I have a large polars dataframe that I need to unpivot
. This dataframe contains lots of null values (at least half). I want to drop the nulls while unpivoting the dataframe. I already tried to unpivot
the dataframe first and then filter it with drop_nulls()
or similar approaches. However, this is too memory-intensive (on a machine with about 1TB RAM).
Is there any way in which I can filter the dataset already during the process of unpivot?
Any help is appreciated!
Sample data.
# in reality, this dataset has about 160k rows and columns
# (square matrix), and is about 100GB
df = {
"A": [None, 2, 3],
"B": [None, None, 2],
"C": [None, None, None],
"names": ["A", "B", "C"]
}
df = pl.DataFrame(df)
df.unpivot(index = "names", variable_name = "names_2", value_name = "distance")
Output.
shape: (9, 3)
┌───────┬─────────┬──────────┐
│ names ┆ names_2 ┆ distance │
│ --- ┆ --- ┆ --- │
│ str ┆ str ┆ i64 │
╞═══════╪═════════╪══════════╡
│ A ┆ A ┆ null │
│ B ┆ A ┆ null │
│ C ┆ A ┆ null │
│ A ┆ B ┆ 2 │
│ B ┆ B ┆ null │
│ C ┆ B ┆ null │
│ A ┆ C ┆ 3 │
│ B ┆ C ┆ 2 │
│ C ┆ C ┆ null │
└───────┴─────────┴──────────┘
This could then be filtered (e.g. using df = df.drop_nulls()
), but I would like to get this desired result directly from the unpivot.
Expected output.
shape: (3, 3)
┌───────┬─────────┬──────────┐
│ names ┆ names_2 ┆ distance │
│ --- ┆ --- ┆ --- │
│ str ┆ str ┆ i64 │
╞═══════╪═════════╪══════════╡
│ A ┆ B ┆ 2 │
│ A ┆ C ┆ 3 │
│ B ┆ C ┆ 2 │
└───────┴─────────┴──────────┘
Very likely you can make the operation more efficient in runtime and memory consumption by using pl.LazyFrames
and polars' streaming engine.
By using pl.LazyFrames
, the melt
/ unpivot
and filter
/ drop_nulls
won't be operations eagerly, but first aggregated into a query plan.
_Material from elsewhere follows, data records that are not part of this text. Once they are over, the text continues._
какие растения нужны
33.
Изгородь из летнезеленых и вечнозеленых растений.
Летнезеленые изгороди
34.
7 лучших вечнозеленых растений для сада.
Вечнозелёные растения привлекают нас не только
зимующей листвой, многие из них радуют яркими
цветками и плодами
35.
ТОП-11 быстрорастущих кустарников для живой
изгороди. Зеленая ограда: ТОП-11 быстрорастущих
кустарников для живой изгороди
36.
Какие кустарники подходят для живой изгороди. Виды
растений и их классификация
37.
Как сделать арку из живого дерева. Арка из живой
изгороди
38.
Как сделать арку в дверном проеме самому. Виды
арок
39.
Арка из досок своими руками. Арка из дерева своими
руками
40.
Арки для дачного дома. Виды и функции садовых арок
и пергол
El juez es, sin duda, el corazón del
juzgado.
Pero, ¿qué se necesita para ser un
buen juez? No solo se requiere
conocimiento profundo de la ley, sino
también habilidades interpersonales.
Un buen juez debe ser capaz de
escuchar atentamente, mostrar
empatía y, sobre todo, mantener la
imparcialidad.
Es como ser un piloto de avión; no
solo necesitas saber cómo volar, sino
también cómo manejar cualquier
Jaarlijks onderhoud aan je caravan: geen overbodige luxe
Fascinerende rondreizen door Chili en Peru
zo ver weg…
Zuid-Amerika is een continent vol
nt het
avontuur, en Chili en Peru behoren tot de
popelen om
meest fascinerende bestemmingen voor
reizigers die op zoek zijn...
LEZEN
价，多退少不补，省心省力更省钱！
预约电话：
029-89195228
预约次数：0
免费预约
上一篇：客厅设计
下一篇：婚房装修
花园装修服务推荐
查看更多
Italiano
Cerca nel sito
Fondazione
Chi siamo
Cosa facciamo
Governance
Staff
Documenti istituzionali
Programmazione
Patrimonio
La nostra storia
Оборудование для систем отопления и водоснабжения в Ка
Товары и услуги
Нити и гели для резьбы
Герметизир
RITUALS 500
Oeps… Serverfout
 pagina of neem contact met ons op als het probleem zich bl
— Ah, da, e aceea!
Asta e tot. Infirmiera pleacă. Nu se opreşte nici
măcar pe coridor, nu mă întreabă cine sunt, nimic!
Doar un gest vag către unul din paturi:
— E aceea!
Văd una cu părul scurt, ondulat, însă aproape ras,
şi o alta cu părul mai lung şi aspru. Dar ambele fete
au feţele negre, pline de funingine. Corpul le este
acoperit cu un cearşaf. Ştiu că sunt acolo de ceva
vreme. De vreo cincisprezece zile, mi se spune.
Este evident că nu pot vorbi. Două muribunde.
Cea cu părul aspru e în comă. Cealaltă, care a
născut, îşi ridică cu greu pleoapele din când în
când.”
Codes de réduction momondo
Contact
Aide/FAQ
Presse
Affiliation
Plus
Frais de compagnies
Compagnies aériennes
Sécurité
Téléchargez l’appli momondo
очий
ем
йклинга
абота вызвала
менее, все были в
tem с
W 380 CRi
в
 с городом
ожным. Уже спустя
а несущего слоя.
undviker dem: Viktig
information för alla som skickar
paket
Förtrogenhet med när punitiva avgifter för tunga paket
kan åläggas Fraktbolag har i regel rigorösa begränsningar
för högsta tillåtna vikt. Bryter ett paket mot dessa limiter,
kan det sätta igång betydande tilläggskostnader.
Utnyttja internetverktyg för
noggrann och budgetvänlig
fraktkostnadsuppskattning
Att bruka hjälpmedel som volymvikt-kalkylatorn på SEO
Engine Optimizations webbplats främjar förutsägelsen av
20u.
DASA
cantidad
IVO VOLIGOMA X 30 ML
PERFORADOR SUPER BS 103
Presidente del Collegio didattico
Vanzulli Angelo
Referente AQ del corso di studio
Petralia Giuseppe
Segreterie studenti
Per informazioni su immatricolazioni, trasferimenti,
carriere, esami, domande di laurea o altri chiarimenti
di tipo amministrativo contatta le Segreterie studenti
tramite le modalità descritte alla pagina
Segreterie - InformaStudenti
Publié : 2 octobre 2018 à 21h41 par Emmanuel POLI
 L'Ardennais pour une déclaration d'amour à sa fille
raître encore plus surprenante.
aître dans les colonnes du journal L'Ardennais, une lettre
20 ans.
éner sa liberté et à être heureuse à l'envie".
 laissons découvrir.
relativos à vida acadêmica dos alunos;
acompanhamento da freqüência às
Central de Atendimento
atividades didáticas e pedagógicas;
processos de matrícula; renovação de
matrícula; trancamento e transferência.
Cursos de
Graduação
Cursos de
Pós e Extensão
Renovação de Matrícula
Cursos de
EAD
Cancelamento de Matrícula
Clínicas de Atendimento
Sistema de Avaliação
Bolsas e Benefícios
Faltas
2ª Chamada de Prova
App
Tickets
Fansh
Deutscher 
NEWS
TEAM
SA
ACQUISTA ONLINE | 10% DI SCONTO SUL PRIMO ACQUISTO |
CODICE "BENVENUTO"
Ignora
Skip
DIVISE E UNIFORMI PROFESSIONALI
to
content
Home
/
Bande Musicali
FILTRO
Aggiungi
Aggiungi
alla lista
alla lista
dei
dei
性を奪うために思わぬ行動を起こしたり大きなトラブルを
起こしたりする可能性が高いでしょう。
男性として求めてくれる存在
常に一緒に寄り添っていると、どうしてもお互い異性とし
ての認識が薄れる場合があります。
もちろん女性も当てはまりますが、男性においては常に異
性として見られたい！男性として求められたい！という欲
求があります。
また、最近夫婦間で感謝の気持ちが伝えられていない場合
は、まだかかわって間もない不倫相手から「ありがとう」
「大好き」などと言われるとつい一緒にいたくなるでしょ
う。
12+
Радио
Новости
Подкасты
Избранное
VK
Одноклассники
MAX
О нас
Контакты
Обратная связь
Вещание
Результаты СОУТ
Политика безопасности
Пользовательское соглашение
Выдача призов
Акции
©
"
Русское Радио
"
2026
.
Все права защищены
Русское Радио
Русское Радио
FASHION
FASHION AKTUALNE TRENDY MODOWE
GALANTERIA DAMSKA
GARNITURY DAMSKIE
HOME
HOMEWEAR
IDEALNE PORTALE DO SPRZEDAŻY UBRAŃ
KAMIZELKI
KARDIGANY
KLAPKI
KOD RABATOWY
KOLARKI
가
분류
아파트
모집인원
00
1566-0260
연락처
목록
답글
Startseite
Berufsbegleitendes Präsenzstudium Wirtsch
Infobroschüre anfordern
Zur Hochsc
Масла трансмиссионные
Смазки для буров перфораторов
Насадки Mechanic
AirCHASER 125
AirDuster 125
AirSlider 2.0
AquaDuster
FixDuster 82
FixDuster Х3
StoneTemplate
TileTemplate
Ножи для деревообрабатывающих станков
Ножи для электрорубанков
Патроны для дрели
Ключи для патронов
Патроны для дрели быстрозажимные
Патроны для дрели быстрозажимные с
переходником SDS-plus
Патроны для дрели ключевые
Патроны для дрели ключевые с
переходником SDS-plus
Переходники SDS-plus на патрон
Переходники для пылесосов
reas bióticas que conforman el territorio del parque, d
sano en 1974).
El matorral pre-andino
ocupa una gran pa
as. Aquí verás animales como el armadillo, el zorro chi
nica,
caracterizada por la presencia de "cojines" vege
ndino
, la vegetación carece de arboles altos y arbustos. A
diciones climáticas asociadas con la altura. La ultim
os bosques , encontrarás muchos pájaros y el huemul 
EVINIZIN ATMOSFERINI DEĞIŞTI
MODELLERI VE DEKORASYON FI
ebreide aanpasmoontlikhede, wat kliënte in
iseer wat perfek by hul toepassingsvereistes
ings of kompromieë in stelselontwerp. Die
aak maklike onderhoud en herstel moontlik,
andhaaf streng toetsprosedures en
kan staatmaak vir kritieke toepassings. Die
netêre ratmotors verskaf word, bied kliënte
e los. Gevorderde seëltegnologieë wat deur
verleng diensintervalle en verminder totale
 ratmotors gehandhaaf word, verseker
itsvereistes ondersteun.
When collecting the lazy DataFrame (i.e. materialising it into a pl.DataFrame
), the query plan can be optimised, taking into account subsequent operations.
Streaming will enable the processing to not done all-at-once, but executed in batches, ensuring that the processed batches don't grow larger-than-memory.
(
df
# convert to pl.LazyFrame
.lazy()
# create query plan
.unpivot(
index="names",
variable_name="names_2",
value_name="distance"
)
.drop_nulls()
# collect pl.LazyFrame while using streaming engine
.collect(streaming=True)
)
Note. Tentative tests on my machine give large improvements in runtime and memory consumptions.